**Sağlanan Metin**
----

Çocukça Bir Zamansızlık

Herhalde 5 yaşındaydım. Yeni bir eve taşınmıştık. Anaokuluna gidiyordum. Yeni evimiz biraz uzak olduğundan mı, arkadaşlarım hep servisle gidiyor da özenip ağladım diye mi bilmem servisle gidip gelmeye başlamıştım okula.

Hayal meyal hatırlıyorum ben. Ama hatırlıyorum o günü. Servisin işi olduğu için ailelere bizi onların alması gerektiğini söyleyerek şehir dışına çıkmış. Canım annem ise o gün beni okulda unutmuştu. Çok travmatik bir şey değil hayatımda ama zaman zaman o günkü gibi hissediyorum kendimi. Herkes ailesiyle evine gidiyor ve ben sırtımda küçücük çantam öylece izliyorum onları... Herkes yaşayıp gidiyor ve ben içimde küçücük yüreğimle öylece izliyorum onları. Yaşamıyorum da dışarıdan öylece izliyorum sanki. Bir pencerenin ardından...

----

**Toplanan Veriler**
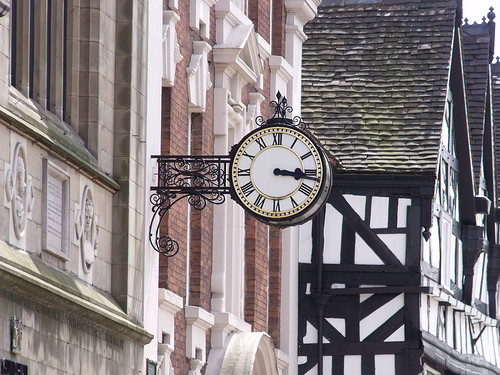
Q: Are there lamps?
A: No, there are no lamps.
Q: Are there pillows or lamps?
A: No, there are no lamps or pillows.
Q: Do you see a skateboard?
A: No, there are no skateboards.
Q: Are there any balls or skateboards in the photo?
A: No, there are no skateboards or balls.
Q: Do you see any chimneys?
A: No, there are no chimneys.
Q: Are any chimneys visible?
A: No, there are no chimneys.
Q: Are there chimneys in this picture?
A: No, there are no chimneys.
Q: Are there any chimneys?
A: No, there are no chimneys.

----

**Tamamlanacak Alıştırmalar**
1. Okulda unutulma anısını anlatan metne göre aşağıdaki ifadelerin her birinin doğru olup olmadığını belirtin. Her cevabı "evet" ya da "hayır" ile verin ve dayanak olan sözleri metinden birebir alıntılayın.
(a) Anlatıcı o dönemde ilkokula gidiyordu.
(b) Servis, çocukları ailelerin alması gerektiğini söyleyip şehir dışına çıkmıştı.
(c) Anlatıcı bu olayı hayatında çok travmatik bir şey olarak görüyor.
2. Okulda unutulma anısını anlatan metni bittiği noktadan itibaren sürdürün.

**Verilen Cevaplar**
1.
(a) Hayır: "Anaokuluna gidiyordum."
(b) Evet: "Servisin işi olduğu için ailelere bizi onların alması gerektiğini söyleyerek şehir dışına çıkmış."
(c) Hayır: "Çok travmatik bir şey değil hayatımda"

2.
Sanki zaman etrafımdaki her şeyi almış, taşınmış başka bir çağa da ben bomboş bir zamansızlıkta öylece kalakalmışım. Kırmızı hırkam ve kıvır kıvır saçlarımla. Hani tarak girmeyen.... Zaman, mekan her şey çekip gitmiş, beni unutmuşlar bembeyaz bir fonun ortasında....

Belki de o yüzden okulda unutuluşumu ne zaman hatırlasam hemen ardından birbirinin aynı on altı binadan oluşan yeni mahallemizde yanlış binaya girip kapıyı bir başkası açınca annemlerin beni bırakıp taşındıklarını sanmamı hatırlarım....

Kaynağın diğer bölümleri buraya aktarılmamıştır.